Konventionelle Herzschrittmacher besitzen Elektroden, die über lange Kabel mit dem Schrittmacheraggregat verbunden sind. Diese Kabel stellen die Achillesferse herkömmlicher Systeme dar und können Komplikationen verursachen. Die Implantationsrate von kabellosen Schrittmachern nimmt daher rasch zu. Der folgende Beitrag gibt eine Übersicht über Vor- und Nachteile kabelloser Systeme, Indikationen, Implantationsablauf, Patientennachsorge und mögliche Zukunftsperspektiven.
Konventionelle Schrittmacher – sind wir am Ende einer Erfolgsgeschichte?
Bereits wenige Jahre nach der Erstimplantation eines voll implantierbaren Herzschrittmachers 1958 hatte sich die Schrittmachertherapie als Methode der Wahl zur Behandlung bradykarder Rhythmusstörungen etabliert. Technische Neuerungen in den kommenden Jahren verbesserten die therapeutischen Möglichkeiten rasch. Die aufgrund der beschränkten Energiespeicherkapazität initial noch kurze Lebensdauer der Geräte vergrösserte sich mit Lithium-basierter Batteriechemie. Mikroprozessor-basierte elektronische Schaltungen und drahtlose Programmierbarkeit erlaubten patientenspezifische Optimierungen. Beschleunigungssensoren und andere Sensoren ermöglichten mit der «rate-response» eine physiologischere Stimulation des Herzens. Die Implementierung eines zusätzlichen Kabels im Rahmen der Resynchronisationstherapie gestattete auch die Stimulation des linken Ventrikels in Patienten mit Herzinsuffizienz. Moderne Aggregate verfügen über vielfältigste Funktionen. Automatische Optimierungen von Stimulationsoutput (zum Energiesparen), Herzinsuffizienz- und Schlafapnoemonitoring oder Fernüberwachung der Gerätefunktion zuhause repräsentieren nur einen kleinen Teil der heute verfügbaren Möglichkeiten.

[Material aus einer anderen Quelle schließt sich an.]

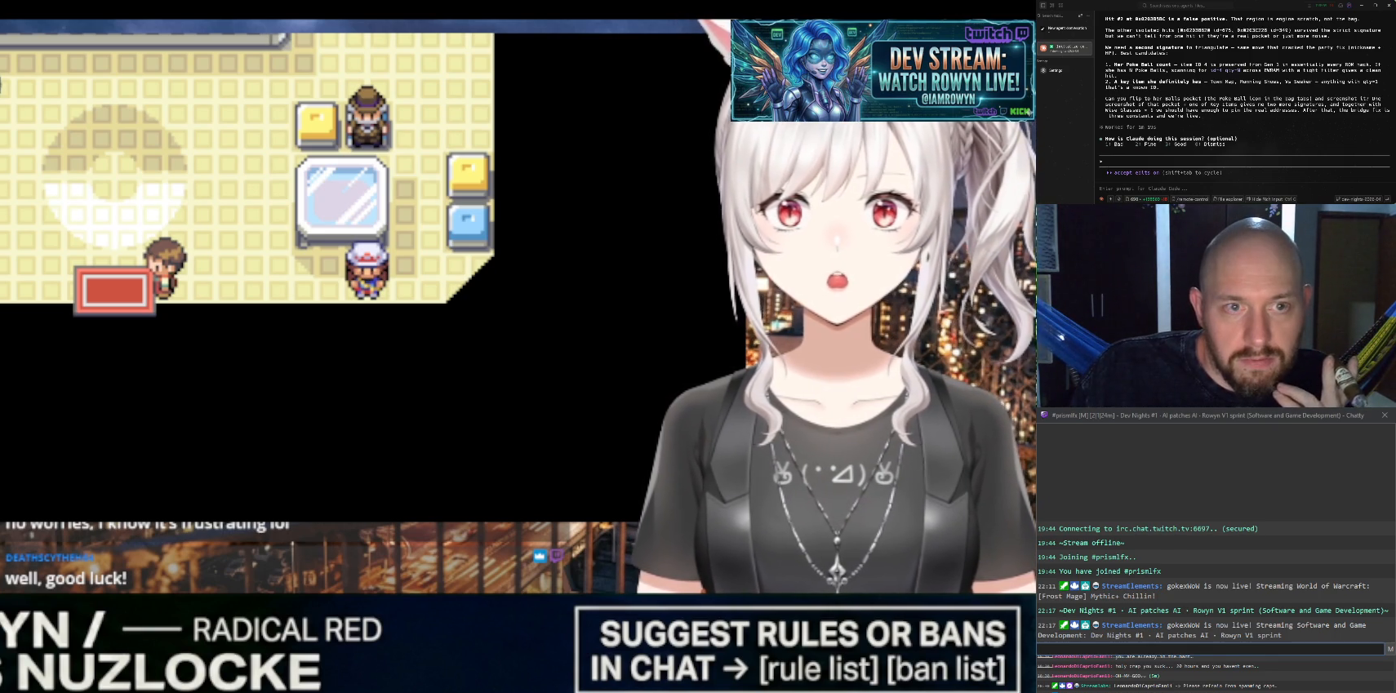
{"buttons": ["A"], "events": []}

Trotzdem besitzen heutige konventionelle Systeme gewichtige Nachteile. Nebst der endlichen Lebensdauer der Geräte aufgrund limitierter Batteriereserven sind insbesondere die Schrittmacherkabel eine Achillesferse. Die Komplikationsrate nach Schrittmacherimplantation ist erheblich. Bereits zwei Monate nach Implantation erleiden mehr als 10% aller Patienten eine Komplikation, am häufigsten bedingt durch die Schrittmacherkabel (1). Initial handelt es sich oft um Kabeldislokationen, im Laufe der Zeit mehren sich Isolationsdefekte und Kabelbrüche (vgl. auch Fallbeschreibung zu Abb. 2). Es liegt daher auf der Hand, durch Vermeidung von Kabeln und Entwicklung von kabellosen Schrittmachern diese Komplikationen zu umgehen. Der Grundgedanke besteht darin, dass das ganze Schrittmachersystem in den rechten Ventrikel eingeführt wird und somit keine Kabel mehr notwendig sind (Abb. 1).

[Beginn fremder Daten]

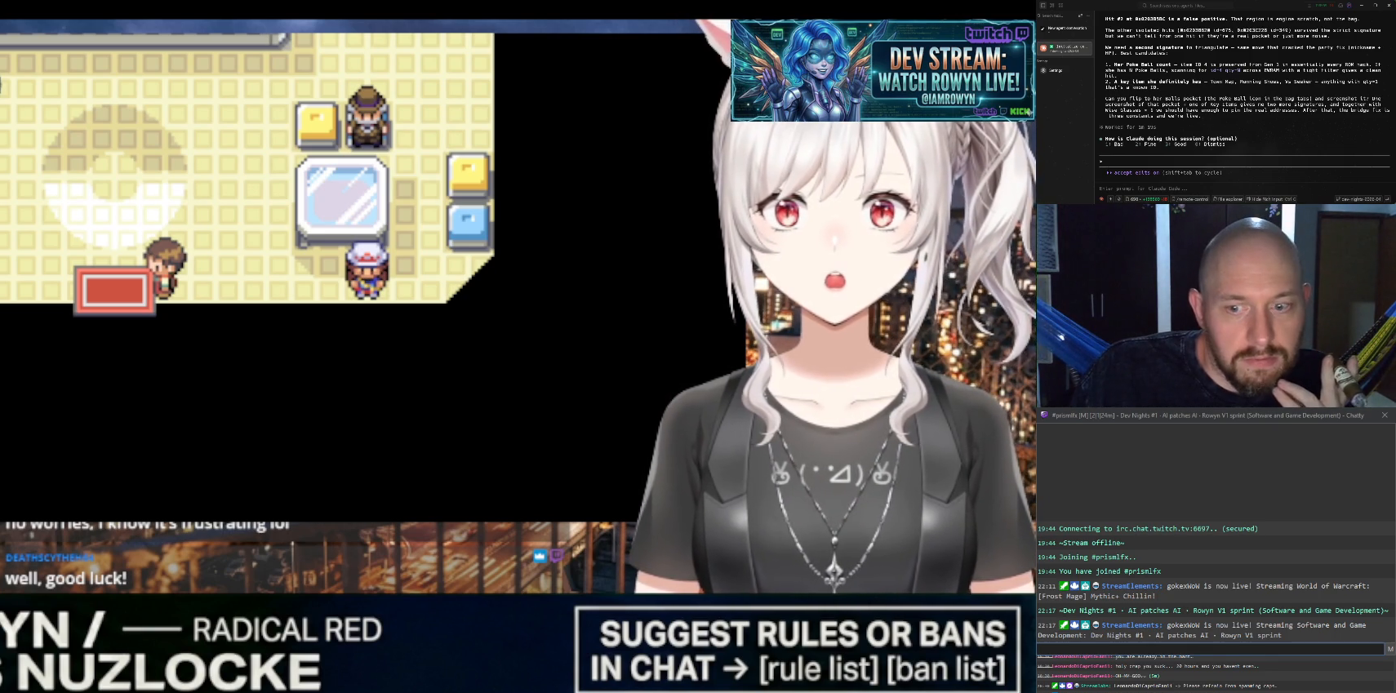
{"buttons": ["A"], "events": []}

Kabellose Schrittmacher – die aktuelle Studienlage
Die ersten Patienten, bei denen kabellos der Herzmuskel stimuliert wurde, waren Empfänger eines Gerätes zur kardialen Resynchronisation (CRT). Es handelte sich bei den implantierten Geräten nicht um eigentliche Schrittmacher, sondern lediglich um einen kleinen piezoelektrischen Wandler. Dieser konvertierte im linken Ventrikel einen von aussen zugeführten Ultraschallpuls in einen elektrischen Stimulationspuls (2). Der Ultraschallpulsgenerator wird dabei zusätzlich zum CRT-Generator subkutan implantiert. Im Rahmen der WiSE-CRT-Studie wurde dieses Gerät 13 von 17 Patienten erfolgreich implantiert. Es kam jedoch zu drei Perikard-
ergüssen, einer der betroffenen Patienten verstarb (3). Die Studie wurde daher vorzeitig gestoppt. Auch die später publizierte SELECT-LV-Studie zeigte mit 8.6% eine hohe Anzahl an Akutkomplikationen nach Implantation des Gerätes (4). Der Hersteller des WiSE-CRT®-Systems (EBR Systems) modifizierte daraufhin das Implantat – konklusive Resultate zu diesem Device stehen aus.

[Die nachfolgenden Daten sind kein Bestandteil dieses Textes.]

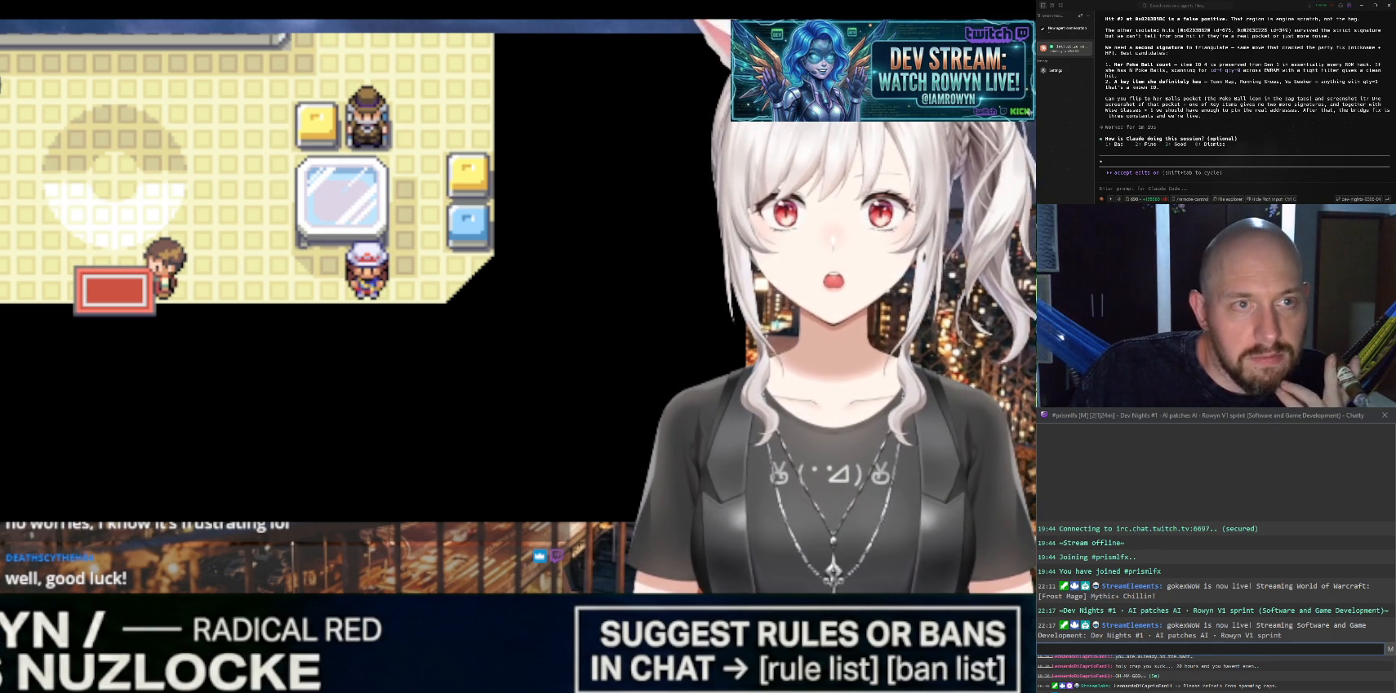
{"buttons": ["A"], "events": []}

Die erste Implantation eines kompletten kabellosen Schrittmachers im Menschen wurde 2012 durchgeführt. 2014 wurden im Rahmen der LEADLESS-Studie Resultate zu 33 Patienten publiziert (5). Sicherheit und Implantationserfolg des ersten kabellosen Schrittmachers (Nanostim®, Abbott) wurden dabei untersucht. In 32 von 33 Patienten war die Implantation erfolgreich, bei einem Patienten kam es zu einer Myokardperforation, an deren Komplikationen der Patient verstarb. In der nachfolgenden multizentrischen LEADLESS II-Studie wurden 526 Patienten nach Nanostim®-Implantation untersucht. Nach sechs Monaten konnten bei 6.7% der Patienten schwerwiegende Komplikationen beobachtet werden (darunter u. a. 1.6% kardiale Perforationen, 1.1% Dislokationen, 1.2% vaskuläre Komplikationen, und 0.8% interventionsbedürftige Reizschwellenerhöhungen) (6). Nach mehreren Todesfällen wurde die weitere Implantation des Gerätes zunächst kurzzeitig gestoppt. Im weiteren Verlauf wurden dann Batterieprobleme mit komplettem Deviceversagen beobachtet, was im Herbst 2016 zu einem weltweiten Implantationsstopp dieser Geräte führte.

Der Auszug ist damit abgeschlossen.